Exercise requirements:
Rewrite the lines of the listing below starting at "Webshopunkban széles választékban" and ending at "Székhely: 4028 Debrecen, Damjanich", putting "kerti eszközök" in place of "sportfelszerelések" and leaving everything else unchanged.

Given records:
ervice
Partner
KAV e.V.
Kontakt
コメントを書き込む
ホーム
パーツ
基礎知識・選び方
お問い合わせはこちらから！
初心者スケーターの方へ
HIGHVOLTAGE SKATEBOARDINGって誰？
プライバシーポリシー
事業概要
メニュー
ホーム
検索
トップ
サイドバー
--
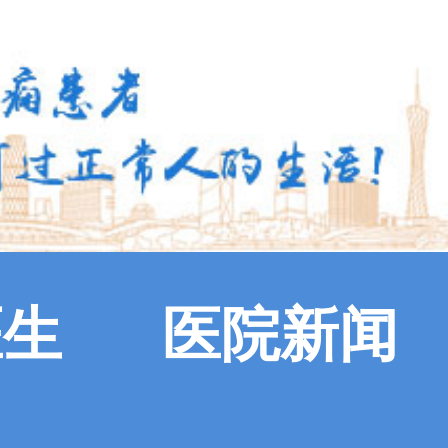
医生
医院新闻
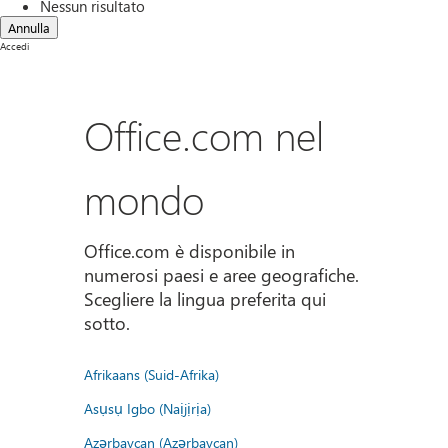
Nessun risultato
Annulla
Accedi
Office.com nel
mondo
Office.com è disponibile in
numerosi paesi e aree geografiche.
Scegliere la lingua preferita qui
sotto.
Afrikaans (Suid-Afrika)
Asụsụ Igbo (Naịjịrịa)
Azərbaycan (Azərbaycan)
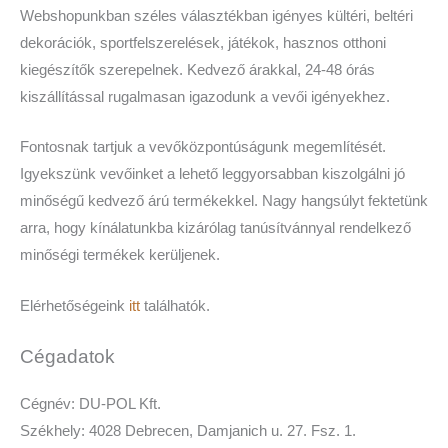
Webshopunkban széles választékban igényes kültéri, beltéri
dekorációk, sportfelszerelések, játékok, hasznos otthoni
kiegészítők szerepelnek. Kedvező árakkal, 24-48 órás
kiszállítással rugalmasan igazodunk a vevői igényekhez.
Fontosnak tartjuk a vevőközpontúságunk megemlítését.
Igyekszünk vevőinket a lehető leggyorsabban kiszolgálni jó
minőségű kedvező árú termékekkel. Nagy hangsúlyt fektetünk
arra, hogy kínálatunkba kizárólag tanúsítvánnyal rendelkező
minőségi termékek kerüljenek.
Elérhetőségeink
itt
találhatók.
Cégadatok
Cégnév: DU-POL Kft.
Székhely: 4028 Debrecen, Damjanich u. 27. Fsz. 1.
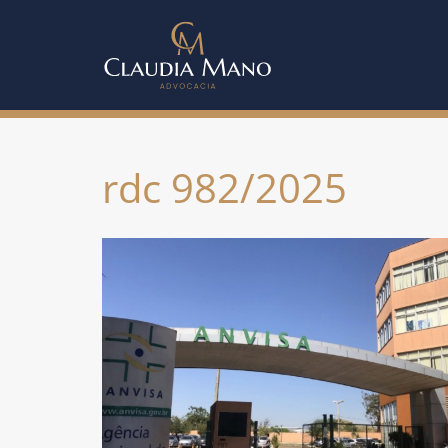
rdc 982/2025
==
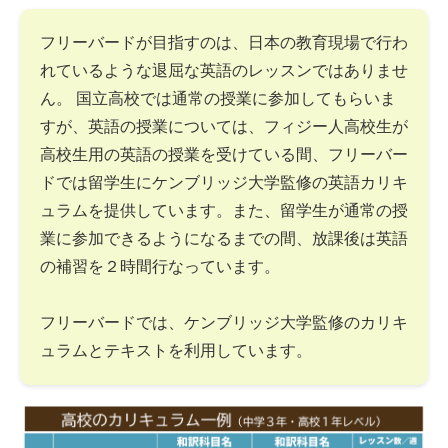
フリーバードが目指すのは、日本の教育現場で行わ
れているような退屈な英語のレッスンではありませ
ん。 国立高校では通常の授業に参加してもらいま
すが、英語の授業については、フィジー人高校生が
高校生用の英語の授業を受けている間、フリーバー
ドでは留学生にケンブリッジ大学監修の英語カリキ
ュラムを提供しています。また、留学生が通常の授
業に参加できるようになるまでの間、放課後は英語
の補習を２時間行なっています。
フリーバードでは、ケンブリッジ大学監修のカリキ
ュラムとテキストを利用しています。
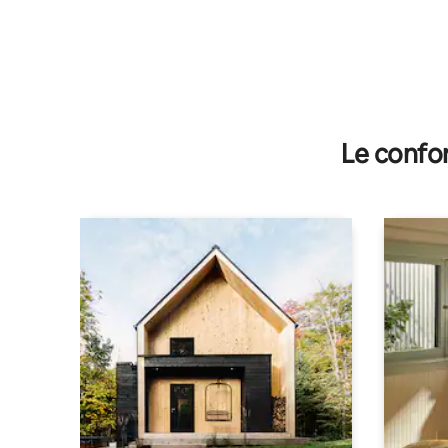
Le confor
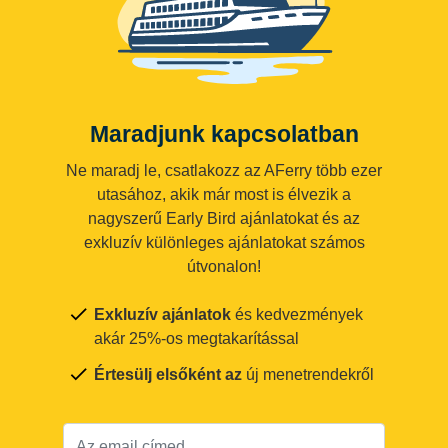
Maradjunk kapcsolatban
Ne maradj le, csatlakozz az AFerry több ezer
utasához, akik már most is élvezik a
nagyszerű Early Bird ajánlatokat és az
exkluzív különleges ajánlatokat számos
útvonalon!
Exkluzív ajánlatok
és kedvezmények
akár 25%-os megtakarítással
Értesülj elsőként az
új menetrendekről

Task result:
Webshopunkban széles választékban igényes kültéri, beltéri
dekorációk, kerti eszközök, játékok, hasznos otthoni
kiegészítők szerepelnek. Kedvező árakkal, 24-48 órás
kiszállítással rugalmasan igazodunk a vevői igényekhez.
Fontosnak tartjuk a vevőközpontúságunk megemlítését.
Igyekszünk vevőinket a lehető leggyorsabban kiszolgálni jó
minőségű kedvező árú termékekkel. Nagy hangsúlyt fektetünk
arra, hogy kínálatunkba kizárólag tanúsítvánnyal rendelkező
minőségi termékek kerüljenek.
Elérhetőségeink
itt
találhatók.
Cégadatok
Cégnév: DU-POL Kft.
Székhely: 4028 Debrecen, Damjanich u. 27. Fsz. 1.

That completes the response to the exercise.